» **Task to carry out**: After finding the line with "[235,161,279,184] p(i)⋅θ ->", restate it and each remaining line of the material word for word, omitting every picture.

» **Data listing**:
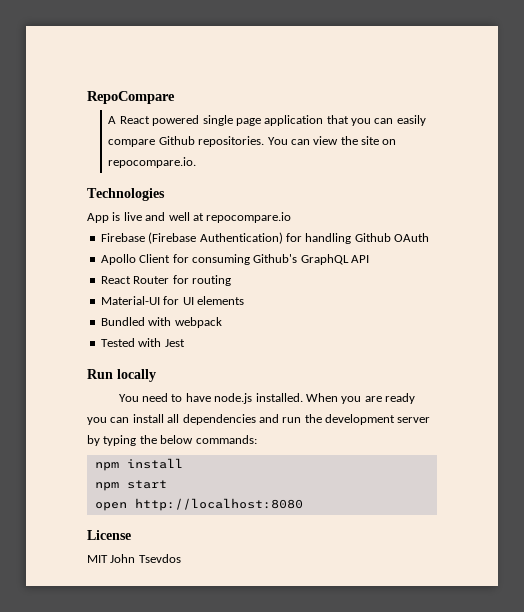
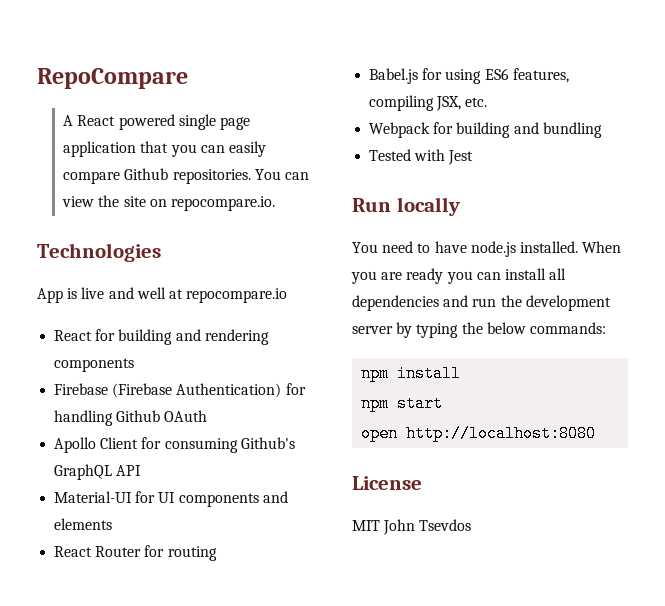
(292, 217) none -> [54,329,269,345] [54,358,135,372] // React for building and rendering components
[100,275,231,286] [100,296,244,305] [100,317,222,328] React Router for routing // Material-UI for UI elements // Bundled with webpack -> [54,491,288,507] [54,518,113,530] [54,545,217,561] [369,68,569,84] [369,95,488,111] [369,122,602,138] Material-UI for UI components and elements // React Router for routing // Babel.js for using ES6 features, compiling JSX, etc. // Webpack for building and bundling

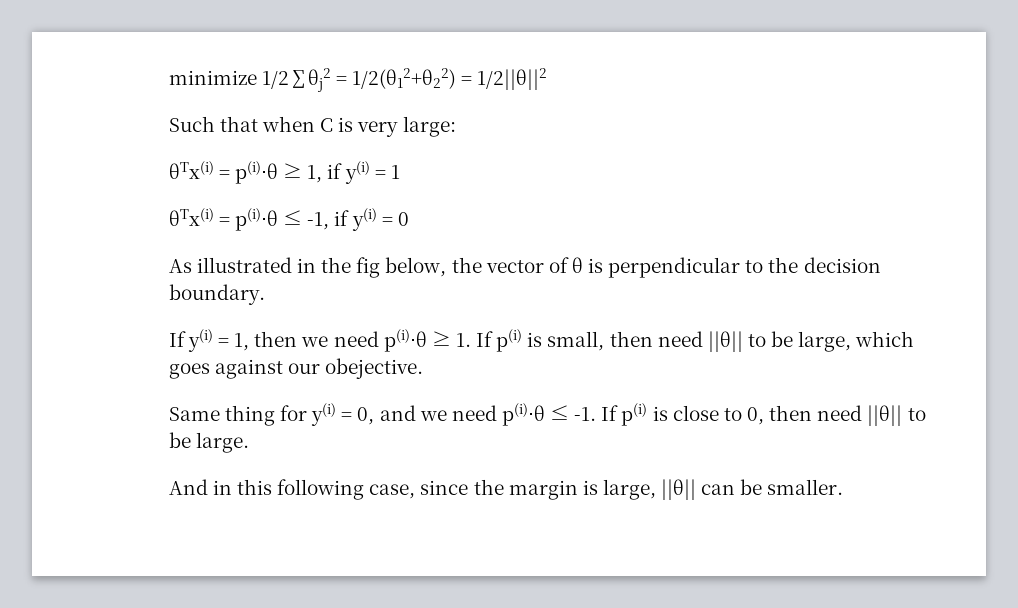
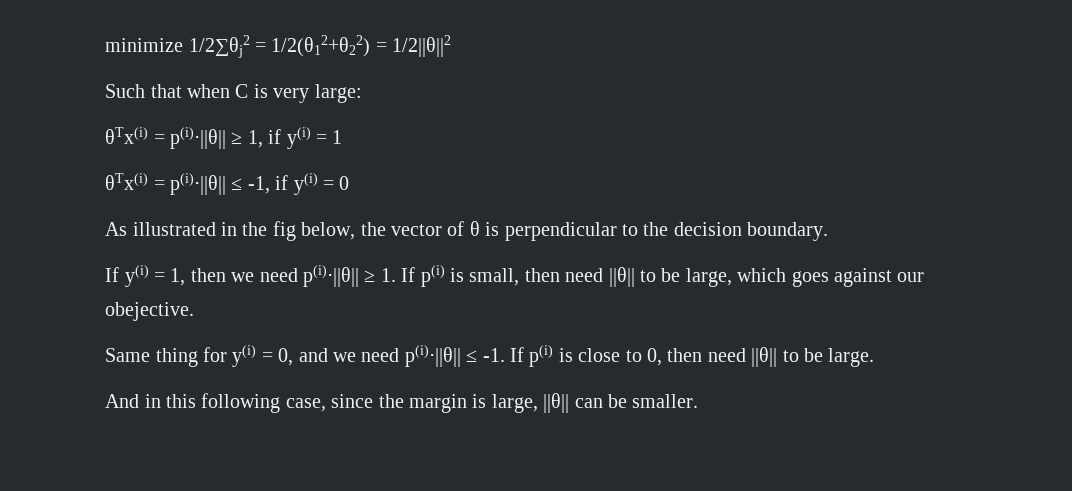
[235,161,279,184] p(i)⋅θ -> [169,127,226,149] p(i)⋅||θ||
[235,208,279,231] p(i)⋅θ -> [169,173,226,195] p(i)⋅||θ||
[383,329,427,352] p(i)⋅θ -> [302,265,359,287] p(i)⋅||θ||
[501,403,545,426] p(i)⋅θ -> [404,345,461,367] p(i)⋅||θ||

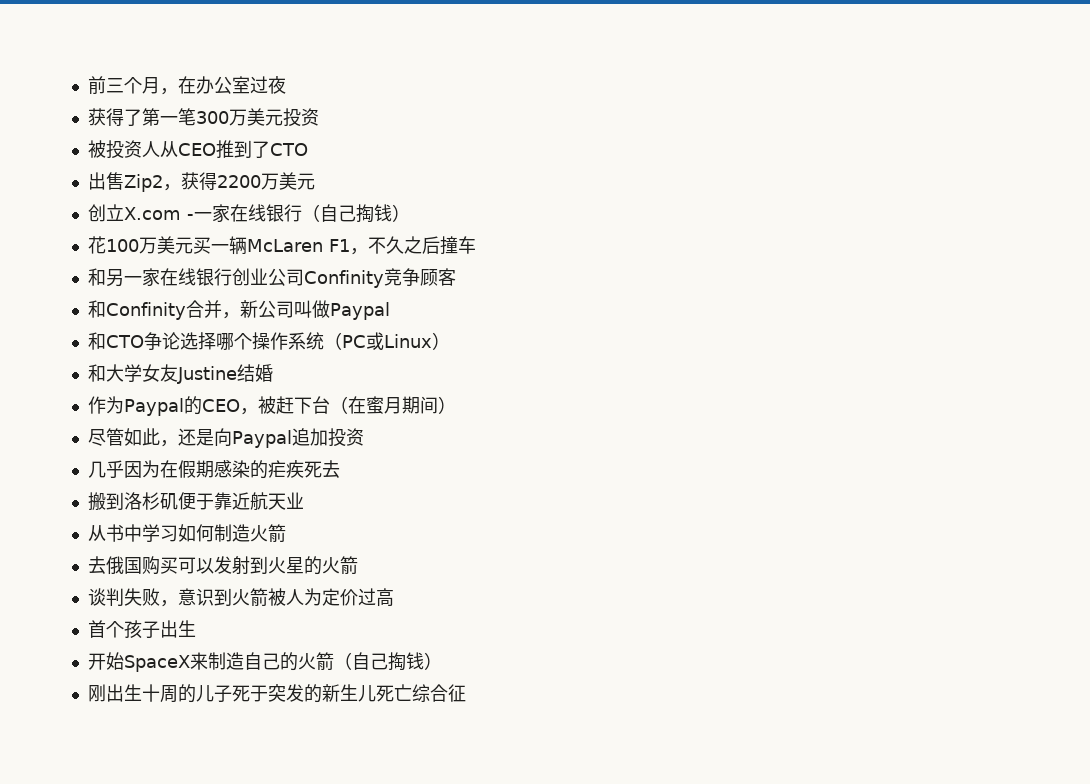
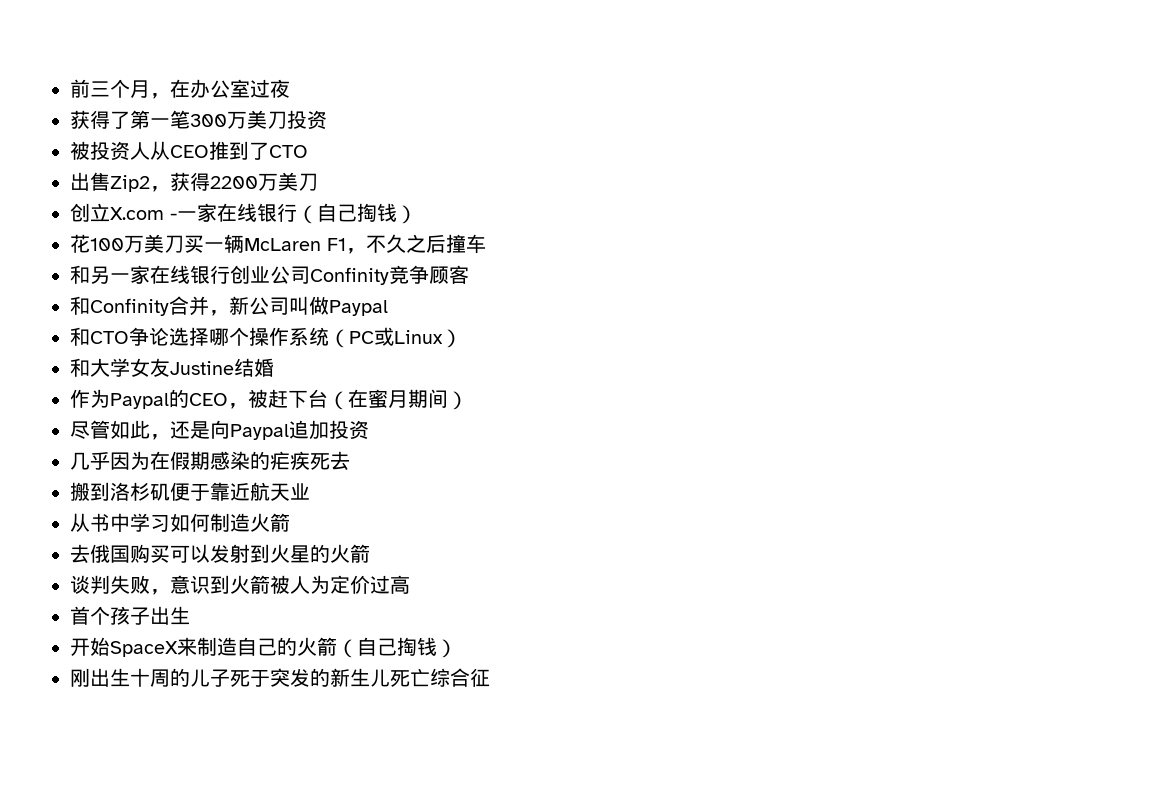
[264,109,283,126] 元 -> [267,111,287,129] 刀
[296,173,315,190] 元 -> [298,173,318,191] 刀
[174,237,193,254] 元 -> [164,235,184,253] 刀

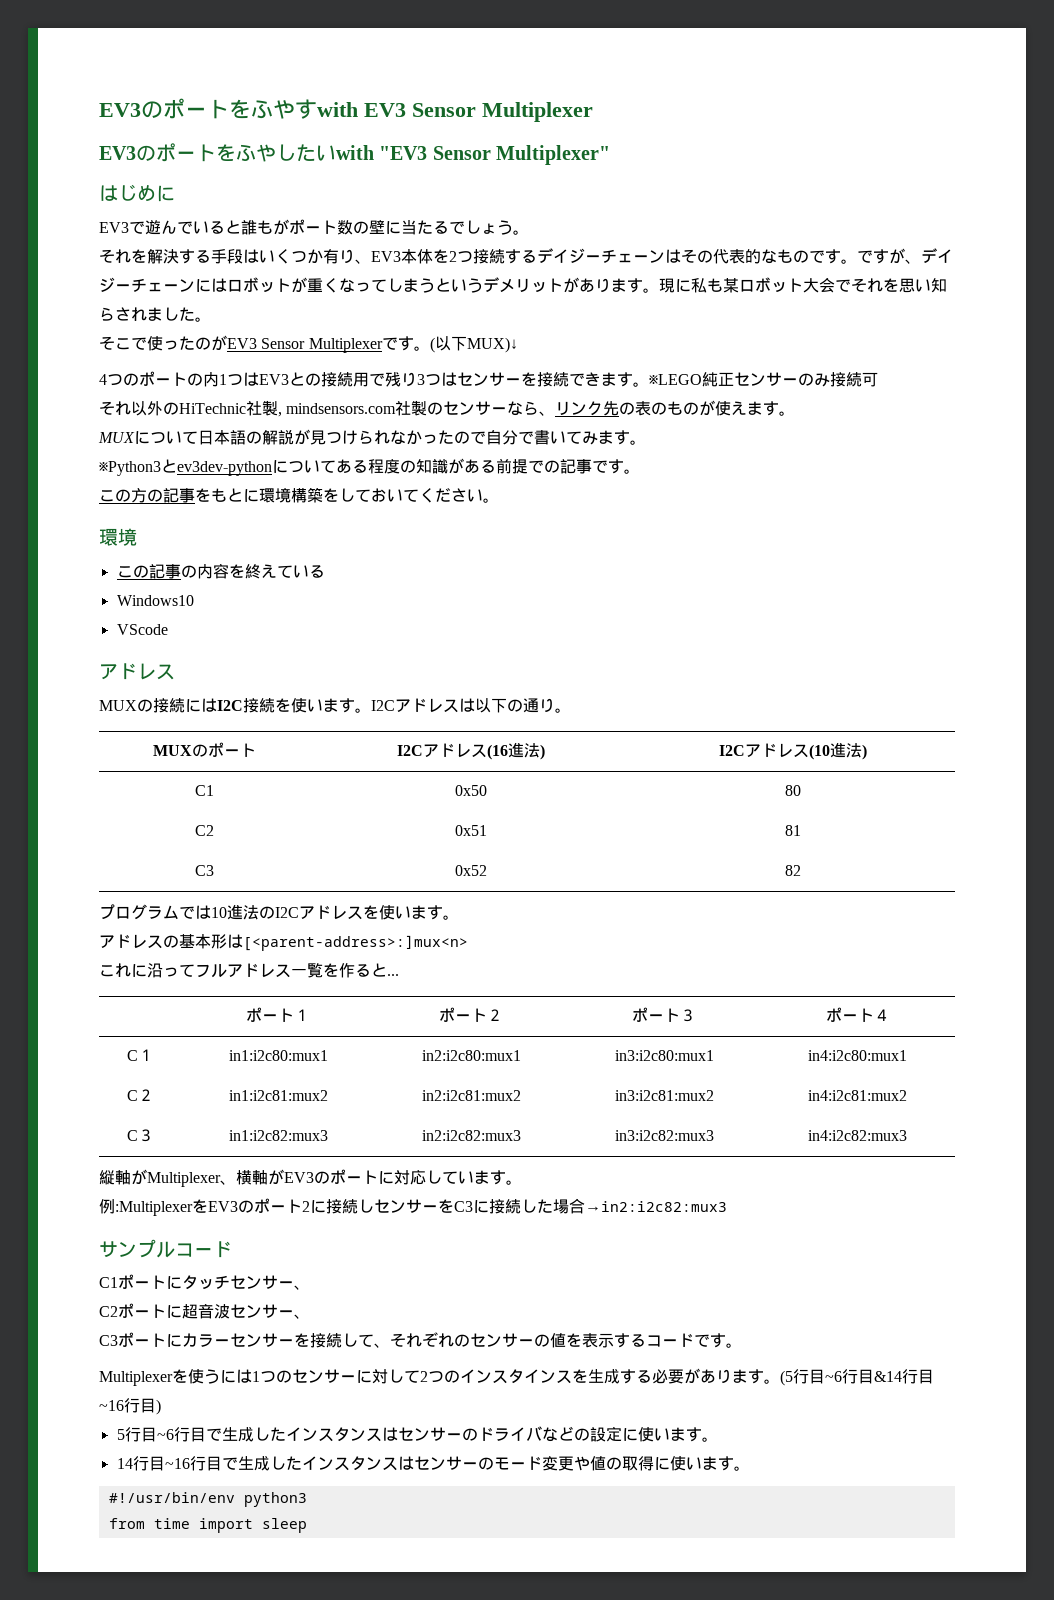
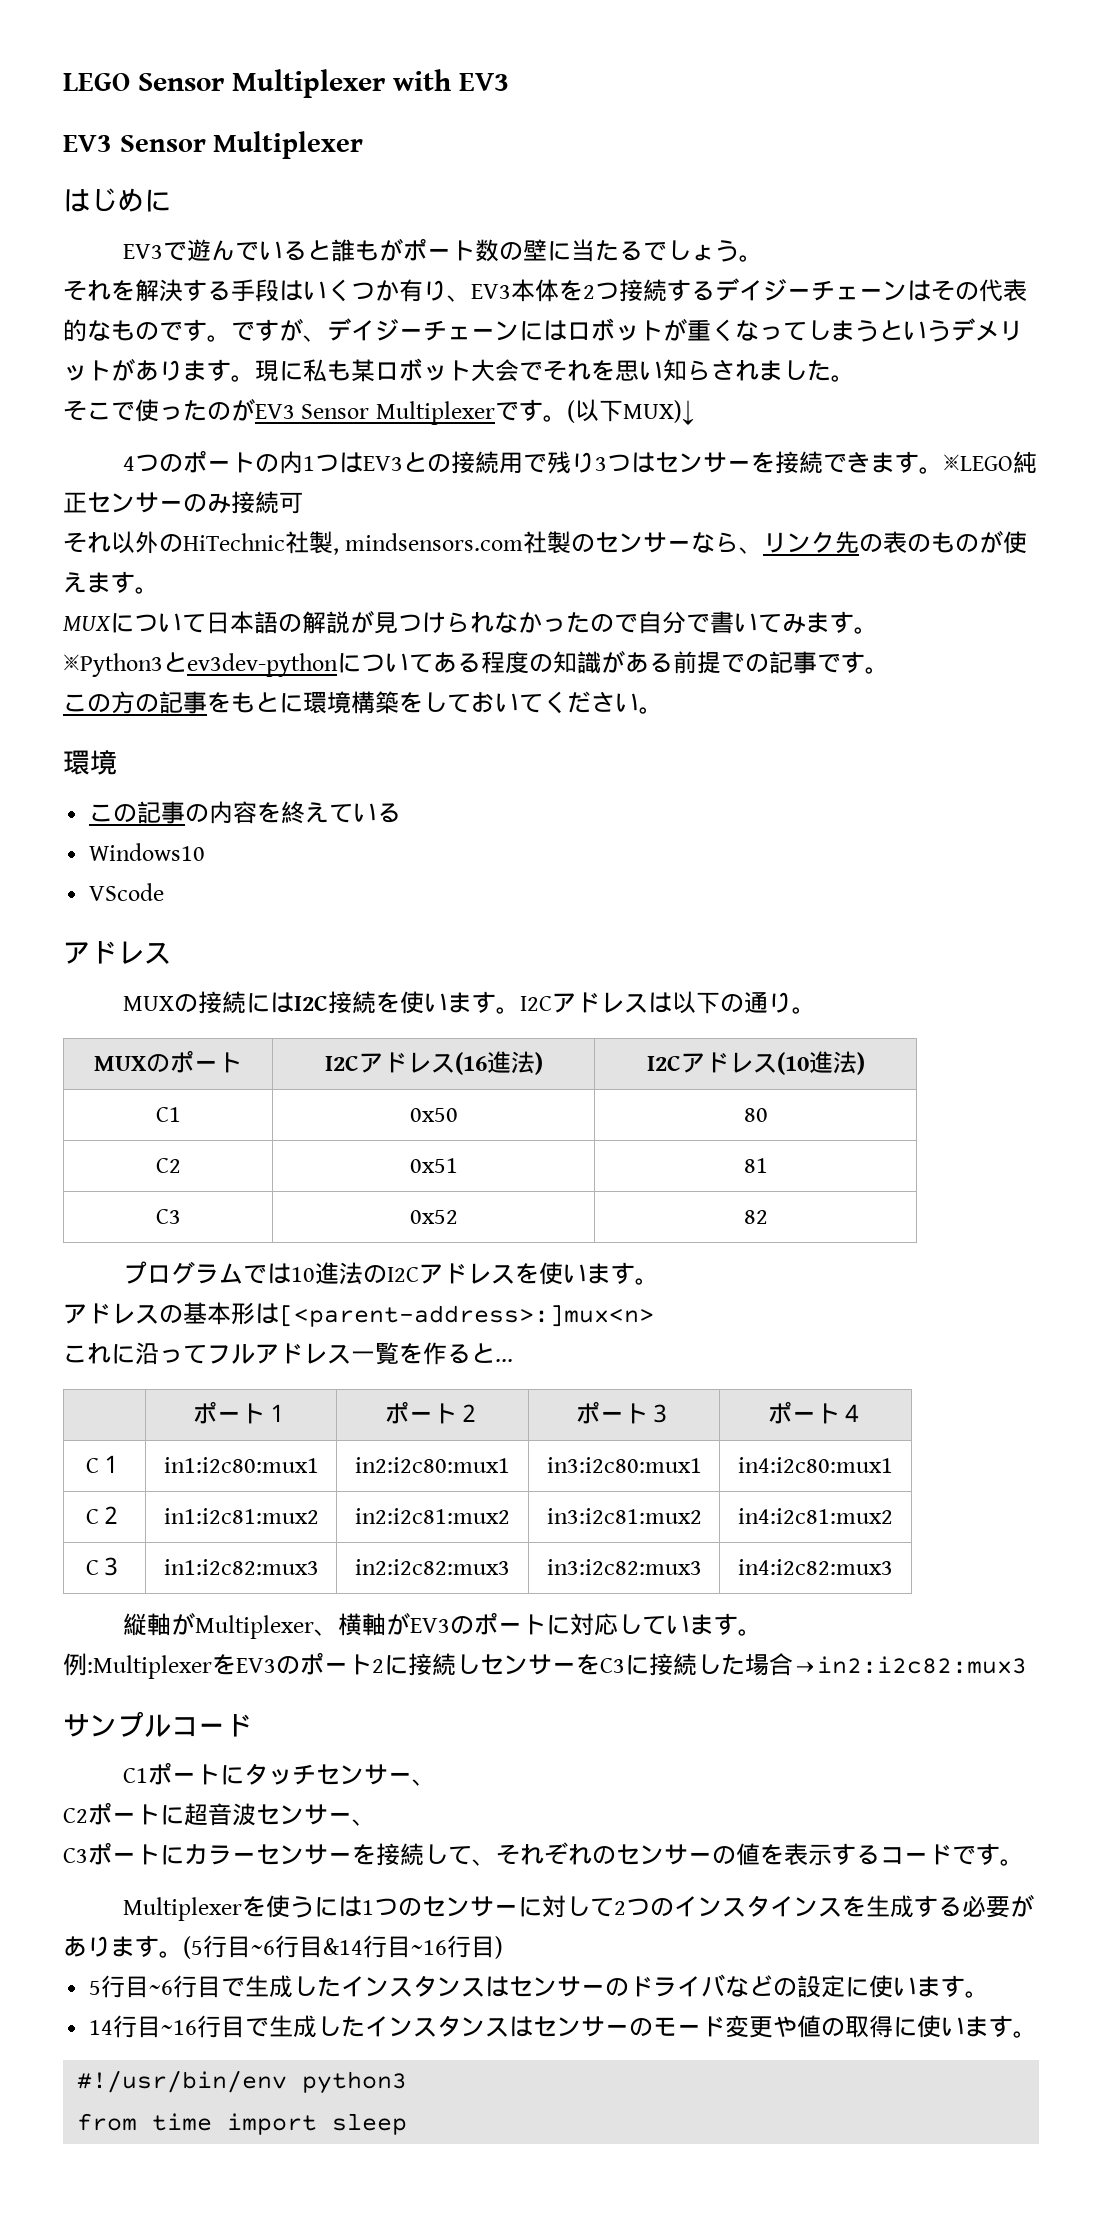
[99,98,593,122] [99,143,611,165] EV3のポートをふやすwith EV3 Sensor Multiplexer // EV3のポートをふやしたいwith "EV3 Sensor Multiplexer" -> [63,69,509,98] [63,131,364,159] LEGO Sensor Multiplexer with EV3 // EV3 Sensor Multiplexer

» **Answer**:
[235,161,279,184] p(i)⋅θ -> [169,127,226,149] p(i)⋅||θ||
[235,208,279,231] p(i)⋅θ -> [169,173,226,195] p(i)⋅||θ||
[383,329,427,352] p(i)⋅θ -> [302,265,359,287] p(i)⋅||θ||
[501,403,545,426] p(i)⋅θ -> [404,345,461,367] p(i)⋅||θ||

[264,109,283,126] 元 -> [267,111,287,129] 刀
[296,173,315,190] 元 -> [298,173,318,191] 刀
[174,237,193,254] 元 -> [164,235,184,253] 刀

[99,98,593,122] [99,143,611,165] EV3のポートをふやすwith EV3 Sensor Multiplexer // EV3のポートをふやしたいwith "EV3 Sensor Multiplexer" -> [63,69,509,98] [63,131,364,159] LEGO Sensor Multiplexer with EV3 // EV3 Sensor Multiplexer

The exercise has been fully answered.